Een volledig overzicht van alle indicaties per geneesmiddel kunt u vinden in de geneesmiddelteksten.

Werking

Werkingsmechanisme

CYP3A-remmers:

  • remmen selectief de CYP3A-subfamilie van enzymen. Hierdoor verhogen ze de systemische blootstelling van geneesmiddelen waarvan het werkzame bestanddeel voornamelijk wordt gemetaboliseerd door CYP3A. Cobicistat heeft zelf geen antivirale activiteit.

Ritonavir behoort tot deze groep, maar omdat het óók als HIV-proteaseremmer inzetbaar is (heeft ook antivirale activiteit), is ritonavir eveneens ingedeeld in de groep HIV-proteaseremmers. De toegepaste dosering voor de inzet als CYP3A4-remmer verschilt van de dosering benodigd voor adequate antivirale effectiviteit.

Effect

  • Cobicistat en ritonavir versterken de werkzaamheid van antiretrovirale combinatietherapie (cART) bij een HIV-1-infectie.

Typerende bijwerkingen

CYP3A4-remmers worden ingezet om de plasmaspiegel van andere geneesmiddelen te verhogen. De gevonden typerende bijwerkingen zijn dan ook vaak een afspiegeling van de middelen waarmee ze worden gecombineerd.

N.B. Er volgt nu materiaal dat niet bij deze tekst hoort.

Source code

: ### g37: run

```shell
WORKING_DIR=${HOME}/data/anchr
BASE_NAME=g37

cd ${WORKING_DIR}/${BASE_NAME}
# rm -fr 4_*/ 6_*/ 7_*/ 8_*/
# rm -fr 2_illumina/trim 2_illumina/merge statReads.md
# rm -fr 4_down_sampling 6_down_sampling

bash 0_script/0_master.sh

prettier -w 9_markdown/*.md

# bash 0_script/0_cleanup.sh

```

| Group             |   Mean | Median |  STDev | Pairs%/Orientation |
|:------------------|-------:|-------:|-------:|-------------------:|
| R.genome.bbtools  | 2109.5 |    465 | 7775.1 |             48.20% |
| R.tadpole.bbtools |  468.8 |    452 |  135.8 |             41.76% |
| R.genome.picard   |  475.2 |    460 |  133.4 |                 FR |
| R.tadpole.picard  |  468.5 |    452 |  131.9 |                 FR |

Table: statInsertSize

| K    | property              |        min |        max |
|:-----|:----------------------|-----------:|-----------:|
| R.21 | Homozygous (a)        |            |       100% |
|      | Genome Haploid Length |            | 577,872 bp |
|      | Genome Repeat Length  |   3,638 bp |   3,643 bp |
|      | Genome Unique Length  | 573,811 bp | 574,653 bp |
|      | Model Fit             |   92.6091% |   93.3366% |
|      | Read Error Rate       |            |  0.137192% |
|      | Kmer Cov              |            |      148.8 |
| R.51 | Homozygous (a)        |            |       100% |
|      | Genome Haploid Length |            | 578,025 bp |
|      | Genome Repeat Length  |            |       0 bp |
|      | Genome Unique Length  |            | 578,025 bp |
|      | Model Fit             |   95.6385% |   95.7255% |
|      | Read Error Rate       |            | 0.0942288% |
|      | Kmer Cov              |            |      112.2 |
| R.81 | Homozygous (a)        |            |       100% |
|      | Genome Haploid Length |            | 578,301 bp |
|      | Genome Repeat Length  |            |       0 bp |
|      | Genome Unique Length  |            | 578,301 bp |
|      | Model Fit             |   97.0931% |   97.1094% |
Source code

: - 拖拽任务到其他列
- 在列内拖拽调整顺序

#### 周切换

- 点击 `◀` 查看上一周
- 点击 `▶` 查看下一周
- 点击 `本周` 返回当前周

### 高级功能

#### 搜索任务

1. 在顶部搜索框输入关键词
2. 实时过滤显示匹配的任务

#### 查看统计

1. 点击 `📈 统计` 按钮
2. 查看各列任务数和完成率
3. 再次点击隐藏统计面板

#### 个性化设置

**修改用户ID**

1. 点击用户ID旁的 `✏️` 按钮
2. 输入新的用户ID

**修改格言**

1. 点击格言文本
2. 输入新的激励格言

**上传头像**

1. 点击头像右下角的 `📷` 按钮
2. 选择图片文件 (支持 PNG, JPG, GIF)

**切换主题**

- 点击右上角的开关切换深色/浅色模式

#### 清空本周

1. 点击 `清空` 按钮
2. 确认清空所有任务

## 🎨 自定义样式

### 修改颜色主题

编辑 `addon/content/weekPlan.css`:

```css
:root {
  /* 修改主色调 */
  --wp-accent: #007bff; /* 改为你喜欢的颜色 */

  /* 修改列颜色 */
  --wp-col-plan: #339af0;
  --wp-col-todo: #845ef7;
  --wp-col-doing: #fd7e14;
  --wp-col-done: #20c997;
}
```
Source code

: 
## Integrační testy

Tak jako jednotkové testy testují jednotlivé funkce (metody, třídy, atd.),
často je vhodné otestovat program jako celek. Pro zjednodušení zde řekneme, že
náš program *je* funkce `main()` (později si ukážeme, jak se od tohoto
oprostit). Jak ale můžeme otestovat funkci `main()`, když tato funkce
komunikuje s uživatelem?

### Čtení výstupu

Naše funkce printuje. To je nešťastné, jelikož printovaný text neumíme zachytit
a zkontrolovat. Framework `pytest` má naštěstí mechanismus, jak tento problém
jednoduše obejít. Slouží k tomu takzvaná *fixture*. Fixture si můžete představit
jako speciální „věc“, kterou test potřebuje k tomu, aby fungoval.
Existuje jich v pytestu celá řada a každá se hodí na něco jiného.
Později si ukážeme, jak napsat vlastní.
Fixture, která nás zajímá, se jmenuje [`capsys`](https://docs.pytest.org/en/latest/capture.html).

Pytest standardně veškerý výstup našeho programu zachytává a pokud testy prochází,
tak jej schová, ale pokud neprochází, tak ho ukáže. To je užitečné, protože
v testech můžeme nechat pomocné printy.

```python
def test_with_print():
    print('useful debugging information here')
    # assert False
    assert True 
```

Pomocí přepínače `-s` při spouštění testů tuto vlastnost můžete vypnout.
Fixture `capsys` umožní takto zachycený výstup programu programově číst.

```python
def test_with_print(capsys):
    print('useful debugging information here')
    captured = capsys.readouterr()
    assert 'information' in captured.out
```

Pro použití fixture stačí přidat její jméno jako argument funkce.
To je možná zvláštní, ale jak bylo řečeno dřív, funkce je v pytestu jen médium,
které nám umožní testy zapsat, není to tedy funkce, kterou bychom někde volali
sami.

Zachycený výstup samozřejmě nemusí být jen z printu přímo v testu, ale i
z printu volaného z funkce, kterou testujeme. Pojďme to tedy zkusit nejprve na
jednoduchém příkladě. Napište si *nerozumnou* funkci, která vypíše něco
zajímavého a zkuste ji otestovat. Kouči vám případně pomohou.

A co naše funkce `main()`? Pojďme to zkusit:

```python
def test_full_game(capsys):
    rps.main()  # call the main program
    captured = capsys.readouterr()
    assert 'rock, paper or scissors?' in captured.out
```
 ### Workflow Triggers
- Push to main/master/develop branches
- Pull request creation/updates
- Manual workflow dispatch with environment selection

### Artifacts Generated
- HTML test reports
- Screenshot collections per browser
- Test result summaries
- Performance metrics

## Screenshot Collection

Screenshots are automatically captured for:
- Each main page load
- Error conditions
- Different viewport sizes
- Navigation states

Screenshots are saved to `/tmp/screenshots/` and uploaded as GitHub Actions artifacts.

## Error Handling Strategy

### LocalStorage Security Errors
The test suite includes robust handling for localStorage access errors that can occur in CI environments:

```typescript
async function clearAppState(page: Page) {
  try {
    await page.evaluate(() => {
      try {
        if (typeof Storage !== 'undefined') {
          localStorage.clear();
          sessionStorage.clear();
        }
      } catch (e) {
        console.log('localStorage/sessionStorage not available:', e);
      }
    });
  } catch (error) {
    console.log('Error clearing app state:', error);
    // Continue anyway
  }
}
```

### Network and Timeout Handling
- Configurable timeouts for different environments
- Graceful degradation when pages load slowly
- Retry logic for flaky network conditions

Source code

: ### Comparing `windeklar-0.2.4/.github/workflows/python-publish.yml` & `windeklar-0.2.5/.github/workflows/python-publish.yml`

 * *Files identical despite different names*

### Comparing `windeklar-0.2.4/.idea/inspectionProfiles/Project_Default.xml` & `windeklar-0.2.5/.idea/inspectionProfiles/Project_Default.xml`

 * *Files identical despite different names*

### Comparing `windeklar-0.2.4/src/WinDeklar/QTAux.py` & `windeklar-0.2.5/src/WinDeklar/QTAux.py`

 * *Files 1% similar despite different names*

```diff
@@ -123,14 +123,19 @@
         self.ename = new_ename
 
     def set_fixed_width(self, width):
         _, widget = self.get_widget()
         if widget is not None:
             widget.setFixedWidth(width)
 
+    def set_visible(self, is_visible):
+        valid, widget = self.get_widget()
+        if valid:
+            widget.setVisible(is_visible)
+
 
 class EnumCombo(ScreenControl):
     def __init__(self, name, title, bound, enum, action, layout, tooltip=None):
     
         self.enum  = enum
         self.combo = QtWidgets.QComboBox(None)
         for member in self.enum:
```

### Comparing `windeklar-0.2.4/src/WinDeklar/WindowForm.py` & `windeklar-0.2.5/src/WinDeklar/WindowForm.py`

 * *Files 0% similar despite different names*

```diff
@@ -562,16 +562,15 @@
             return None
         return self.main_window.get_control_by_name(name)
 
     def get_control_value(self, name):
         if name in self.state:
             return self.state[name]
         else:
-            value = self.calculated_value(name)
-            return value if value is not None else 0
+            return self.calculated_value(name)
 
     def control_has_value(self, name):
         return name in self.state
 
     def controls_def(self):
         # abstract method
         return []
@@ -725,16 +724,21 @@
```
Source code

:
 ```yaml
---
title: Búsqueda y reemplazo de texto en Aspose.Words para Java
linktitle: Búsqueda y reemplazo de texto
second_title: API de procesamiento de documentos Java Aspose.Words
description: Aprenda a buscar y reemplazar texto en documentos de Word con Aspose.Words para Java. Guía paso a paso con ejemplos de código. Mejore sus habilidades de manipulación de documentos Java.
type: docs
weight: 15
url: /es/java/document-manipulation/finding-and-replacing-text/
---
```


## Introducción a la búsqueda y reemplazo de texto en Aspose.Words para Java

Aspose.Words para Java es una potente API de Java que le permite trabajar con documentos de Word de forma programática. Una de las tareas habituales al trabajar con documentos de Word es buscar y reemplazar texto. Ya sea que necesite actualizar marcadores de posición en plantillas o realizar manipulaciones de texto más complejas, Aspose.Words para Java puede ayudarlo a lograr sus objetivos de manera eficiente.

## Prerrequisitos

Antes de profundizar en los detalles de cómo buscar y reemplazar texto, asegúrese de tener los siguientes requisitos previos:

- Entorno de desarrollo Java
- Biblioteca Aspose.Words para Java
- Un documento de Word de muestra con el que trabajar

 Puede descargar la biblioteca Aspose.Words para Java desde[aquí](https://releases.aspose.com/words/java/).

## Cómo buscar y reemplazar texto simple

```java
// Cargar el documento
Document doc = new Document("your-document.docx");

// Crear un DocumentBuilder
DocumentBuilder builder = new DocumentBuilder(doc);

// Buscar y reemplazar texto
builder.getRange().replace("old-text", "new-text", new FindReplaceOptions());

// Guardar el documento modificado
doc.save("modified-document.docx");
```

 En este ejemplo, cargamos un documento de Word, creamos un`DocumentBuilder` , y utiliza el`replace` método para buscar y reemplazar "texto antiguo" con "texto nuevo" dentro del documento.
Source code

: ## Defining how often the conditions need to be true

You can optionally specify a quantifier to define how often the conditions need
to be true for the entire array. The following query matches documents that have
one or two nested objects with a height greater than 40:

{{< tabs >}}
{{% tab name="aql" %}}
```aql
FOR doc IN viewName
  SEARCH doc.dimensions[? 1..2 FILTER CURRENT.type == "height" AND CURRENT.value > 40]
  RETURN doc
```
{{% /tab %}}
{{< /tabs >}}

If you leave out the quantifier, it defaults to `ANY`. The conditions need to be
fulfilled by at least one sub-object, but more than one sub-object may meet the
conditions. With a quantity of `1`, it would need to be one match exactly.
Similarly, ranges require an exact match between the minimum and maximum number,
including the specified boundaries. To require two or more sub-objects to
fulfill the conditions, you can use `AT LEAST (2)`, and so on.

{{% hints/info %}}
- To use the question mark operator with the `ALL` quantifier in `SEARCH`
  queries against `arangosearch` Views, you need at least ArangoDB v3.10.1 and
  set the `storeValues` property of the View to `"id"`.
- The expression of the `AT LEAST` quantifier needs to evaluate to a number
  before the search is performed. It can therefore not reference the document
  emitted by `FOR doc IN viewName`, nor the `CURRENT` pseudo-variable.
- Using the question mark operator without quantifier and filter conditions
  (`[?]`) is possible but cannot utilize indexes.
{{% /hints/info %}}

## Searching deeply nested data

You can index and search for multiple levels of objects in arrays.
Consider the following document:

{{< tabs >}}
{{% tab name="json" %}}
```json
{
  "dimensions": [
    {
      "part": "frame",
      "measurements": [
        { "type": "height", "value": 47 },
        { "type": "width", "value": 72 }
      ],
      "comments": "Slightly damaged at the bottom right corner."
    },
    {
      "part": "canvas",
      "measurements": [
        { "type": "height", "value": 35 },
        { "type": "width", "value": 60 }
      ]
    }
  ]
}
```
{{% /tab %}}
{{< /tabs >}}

Waargenomen bij het gebruik van ritonavir of cobicistat in de diverse combinatieregimes (cART) die er zijn, zijn:

Relatief frequent

  • bijwerkingen van het CZS; paresthesieën (ritonavir), vermoeidheid, duizeligheid;
  • huiduitslag;
  • gastro-intestinale bijwerkingen, zoals dyspepsie, misselijkheid, braken, diarree, flatulentie.

Minder frequent

  • verhoogde cholesterol- en triglyceridenwaarden (vaker bij ritonavir dan bij cobicistat);
  • lipoatrofie;
  • verlenging PQ-interval (ritonavir);
  • nefrotoxiciteit (cobicistat, bij combinatie met tenofovirdisoproxil), dit kan acuut nierfalen of het syndroom van Fanconi veroorzaken;
  • overgevoeligheidsreacties waaronder huiduitslag, anafylaxie, angio-oedeem, bronchospasme, erythema multiforme, toxische epidermale necrolyse, Stevens-Johnson-syndroom;
  • immuun reconstitutie inflammatoir syndroom (IRIS): een ontstekingsreactie op een latent aanwezige opportunistische infectie;
  • activatie van een auto-immuunaandoening, bv. de ziekte van Graves, auto-immuunhepatitis, polymyositis of het Guillain-Barré-syndroom.

Meer informatie

Gastro-intestinale bijwerkingen van ritonavir komen met een hogere frequentie voor bij gebruik van de tablet, waarvan de formulering anders is dan van de capsule, en waarbij een hogere Cmax ontstaat.

Ook paresthesieën kunnen vaker voorkomen bij gebruik van de ritonavir-tablet, door de hogere Cmax.

Aangetoond is dat cobicistat de geschatte creatinineklaring doet afnemen door remming van de tubulaire secretie van creatinine, zonder daarbij de renale glomerulaire filtratie (GFR) te beïnvloeden. Het veroorzaakt een lichte stijging van de serumcreatinineconcentratie, vooral in het begin van de behandeling. Bij een stijging van 26 micromol/liter (3 mg/l) of meer is controle van de nieren aanbevolen.